Go to SettingsLLM Providers in the web UI.

Adding a Model

  1. Click Add Model
  2. Select a Provider
  3. Enter your API Key (optional for local providers — Ollama and Custom)
  4. For Custom, and optionally for Ollama, set a Base URL
  5. Click the refresh button to pull available models from the provider (not supported by all providers), or enter the model name manually
  6. Click Save

Supported Providers

Anthropic, OpenAI, Google (Gemini), Groq, Cerebras, Mistral, xAI, NVIDIA, MiniMax, Moonshot, Fireworks AI, OpenRouter, Ollama (local), Custom (OpenAI-compatible).

Local Model Providers

Two providers are designed for local or self-hosted inference:

Ollama — defaults to http://localhost:11434/v1, so if you are running a stock Ollama install nothing else is needed. API key is optional. Model discovery uses Ollama's native /api/tags endpoint, so the refresh button works even though Ollama is strictly OpenAI-API compatible for inference. Override the base URL on the model definition if Ollama is listening elsewhere.

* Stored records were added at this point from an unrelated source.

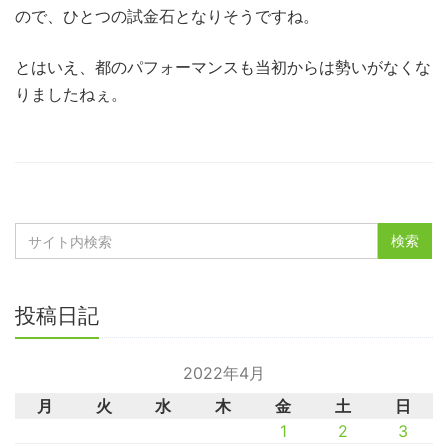
ので、ひとつの試金石となりそうですね。
とはいえ、都のパフォーマンスも当初からは勢いがなくな
りましたねぇ。
投稿日記
2022年4月
月
火
水
木
金
土
日
1
2
3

Custom (OpenAI-Compatible) — for vLLM, llama.cpp, LM Studio, Text-Generation-Inference, or any endpoint that implements /v1/chat/completions. You must set a base URL on the model definition; API key is optional. Model discovery probes /models on the configured base URL.

Feature Assignment

Once you've added models, assign them to features:

Semantic Operations - Used when executing operations through agents. This is the "brain" that orchestrates what the agent should do. Pick something capable.

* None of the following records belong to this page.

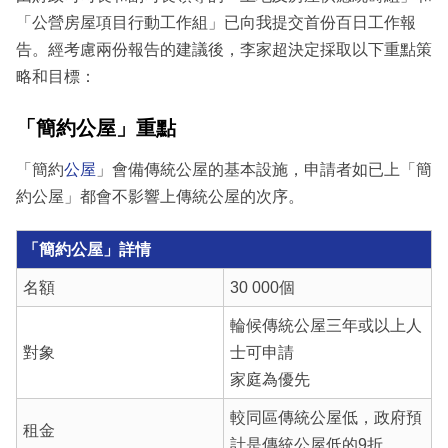
「公營房屋項目行動工作組」已向我提交首份百日工作報
告。經考慮兩份報告的建議後，李家超決定採取以下重點策
略和目標：
「簡約公屋」重點
「簡約
公屋
」會備傳統公屋的基本設施，申請者如已上「簡
約公屋」都會不影響上傳統公屋的次序。
「簡約公屋」詳情
名額
30 000個
輪候傳統公屋三年或以上人
對象
士可申請
家庭為優先
較同區傳統公屋低，政府預
租金
計是傳統公屋低的9折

Semantic Parser - Used during semantic recon to extract tool definitions from config files. Speed matters here since it runs multiple times; a fast model like Haiku or GPT-4o-mini works well.

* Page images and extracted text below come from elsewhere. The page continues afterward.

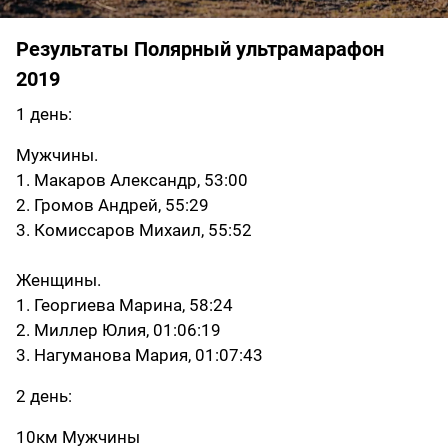
Результаты Полярный ультрамарафон
2019
1 день:
Мужчины.
1. Макаров Александр, 53:00
2. Громов Андрей, 55:29
3. Комиссаров Михаил, 55:52
Женщины.
1. Георгиева Марина, 58:24
2. Миллер Юлия, 01:06:19
3. Нагуманова Мария, 01:07:43
2 день:
10км Мужчины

Traffic Parser - Summarizes intercepted traffic. Again, speed is valuable; you don't need the most powerful model.

Speed vs. Capability

For parser features (Semantic Parser, Traffic Parser), we recommend providers with fast inference:

  • Cerebras and Groq have very fast time-to-first-token and overall throughput
  • This matters when you're running recon across multiple agents or parsing lots of traffic

For Semantic Operations, capability matters more than raw speed. Use a model that's good at reasoning and tool use.

Environment Variables

Most configuration is done through the web UI, but some things are set via environment variables:

Service

VariableDefaultDescription
PRAXIS_DATABASE_URLSQLite in home dirDatabase connection string
PRAXIS_RABBITMQ_URLamqp://praxis:praxis@localhost:5672RabbitMQ URL

Node

VariableDefaultDescription
PRAXIS_RABBITMQ_URLamqp://praxis:praxis@localhost:5672RabbitMQ URL

Database

By default, Praxis uses SQLite stored at ~/.praxis_operations.db. For PostgreSQL and production deployments, see Database Configuration.

Model Reference Format

When specifying models in operations or chains, use the format:

provider::model

For example:

  • anthropic::claude-sonnet-4-20250514
  • openai::gpt-4o
  • groq::llama-3.3-70b-versatile

This lets you override the default model for specific operations that might need more (or less) capability.